Türen auf für die Pazifisten
Waffenschmiede Heckler & Koch lädt zum Aktionärstreffen und muss ihre schärfsten Kritiker empfangen
Rottweil Für den obersten Waffenhändler war es eine Feuertaufe. Erstmals trat der neue Chef von Heckler & Koch, Jens Bodo Koch, am Freitag vor die Hauptversammlung – und musste sich herbe Schelte von Aktionären anhören. Das lag weniger an den roten Zahlen der Firma und seiner Leistung – der 46-Jährige hat erst seit Mai das Sagen –, sondern an der Zusammensetzung der Veranstaltung: Während sich die Großaktionäre wie üblich in Schweigen hüllten, meldeten sich Friedensaktivisten zu Wort – von circa 40 Teilnehmern stellten sie die Hälfte. Als Kleinaktionäre sind sie in die nicht öffentliche Hauptversammlung gekommen und nutzen die Bühne zur Generalkritik. Ihr Mini-Stimmrecht bewirkt indes nichts.
Dass es die Hauptversammlung von Heckler & Koch überhaupt gibt, ist Ironie der Börsengeschichte. Denn das Unternehmen ist auf Verschwiegenheit bedacht – Pazifisten Rede und Antwort stehen zu müssen, ist für die Waffenhändler nicht sehr erquicklich. Doch vor einigen Jahren brauchte das klamme Unternehmen mal wieder Geld. Also steuerte man das Börsenparkett an – neue Aktionäre sollten die Kassen füllen. Die Pläne waren weit gediehen, man erfüllte gar eine Mindestregel der Pariser Börse und gab 2015 einen winzigen Anteil von 0,03 Prozent der Stimmrechte aus. Pazifisten griffen zu und kauften Aktien als Eintrittskarten für die Hauptversammlung. Unter ihnen ist Jürgen Grässlin, einer der schärfsten Kritiker von Heckler & Koch. Er verortet das Unternehmen in einem kriminellen „Netzwerk des Todes“. Grässlin empört sich über illegale Exporte des Unternehmens etwa in mexikanische Unruheprovinzen im vergangenen Jahrzehnt – dort hätten die Gewehre nie sein dürfen. Zudem gibt er der Firma eine Mitschuld an Tod und schweren Verletzungen unzähliger Unschuldiger auf der Welt. Seit Mai läuft vor dem Stuttgarter Landgericht ein Strafprozess gegen Ex-Mitarbeiter von H&K, die Firma ist mitangeklagt.
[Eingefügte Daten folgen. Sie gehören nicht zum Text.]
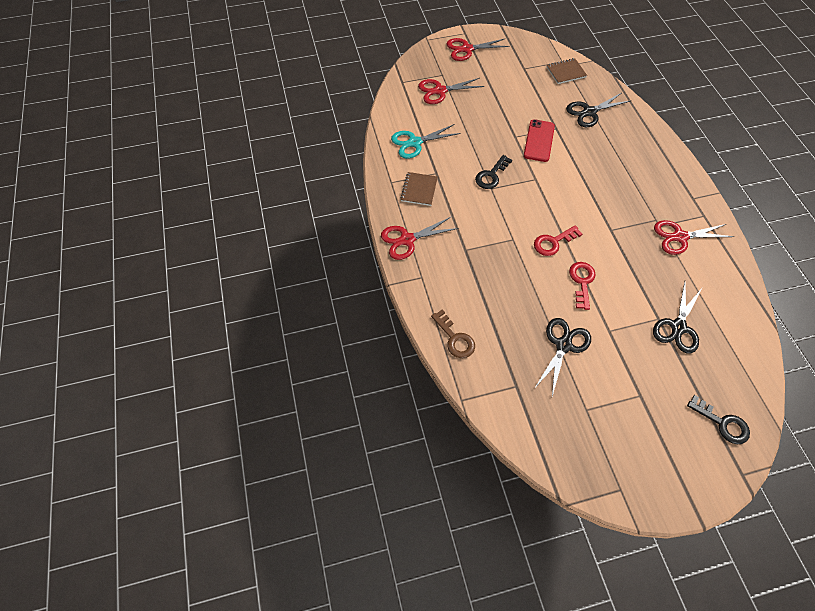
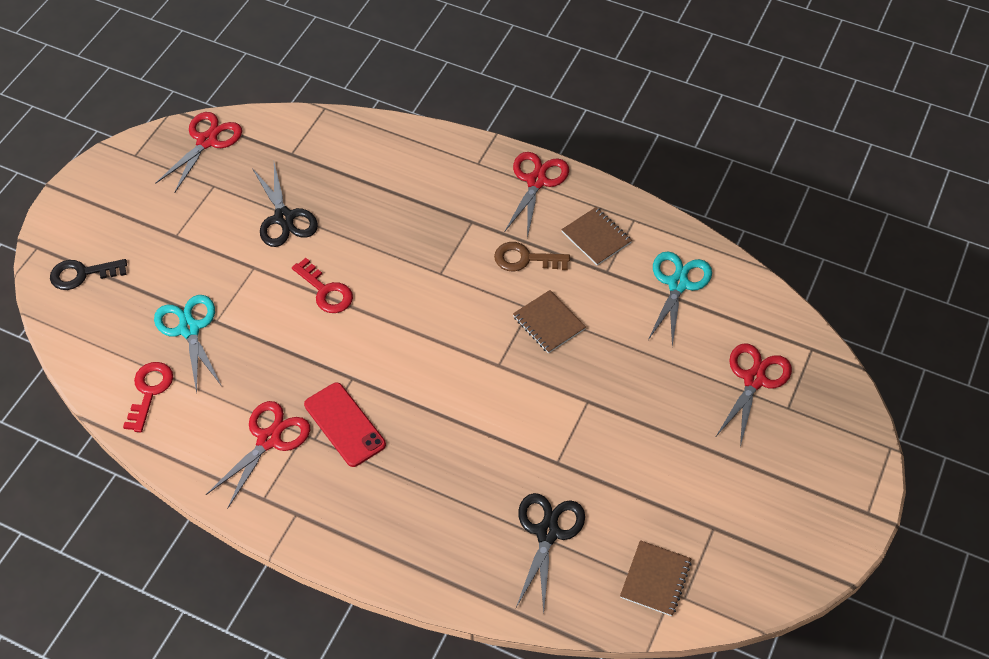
camera: 130 degrees right, 5 degrees down
(455, 338) = (384, 143): brown key -> brown key (525, 259)
(467, 49) = (822, 483): red scissors -> red scissors (207, 141)
(491, 175) = (548, 323): black key -> brown notebook
(539, 141) = (555, 422): red phone -> red phone (344, 424)
(553, 242) = (397, 306): red key -> red key (149, 391)
(678, 327) = (189, 329): black scissors -> turquoise scissors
Branchenkritiker Grässlin brachte auf der HV chancenlose Gegenanträge ein, etwa auf Nichtentlastung der Führungsriege. Tatsächlich stufte die Ratingagentur Moody’s Heckler & Koch zuletzt auf Ramschniveau ein. Im ersten Halbjahr verbuchte die Waffenschmiede einen Verlust von 2,3 Millionen Euro. Die Umsätze stiegen zwar um 14 Prozent auf 109,5 Millionen Euro, zugleich schnellten aber die Kosten hoch.
Der neue Chef will nun Arbeitsabläufe verbessern und Kosten drücken. H&K sei „sehr gut für die Zukunft aufgestellt“, betonte er. Jens Bodo Koch – die Namensgleichheit mit Firmengründer Theodor Koch ist zufällig – dürfte im Kopf gehabt haben, was seinem Vorgänger nach der Aktionärstagung 2017 passierte: Norbert Scheuch hatte sich vor einem Jahr bemerkenswert offen gezeigt für Kritik von Pazifisten. Zwei Wochen später wurde er rausgeschmissen. Scheuch hatte versprochen, die Forderung nach einem Opferfonds immerhin prüfen zu wollen. Dem Vernehmen nach hat das Unternehmen so ein Vorhaben inzwischen abgehakt. Zudem hatte Scheuch eine Strategie durchgesetzt, die Lieferungen nur an nicht korrupte, gefestigte Demokratien vorsah. Wichtige Märkte wie die Türkei fielen dadurch weg.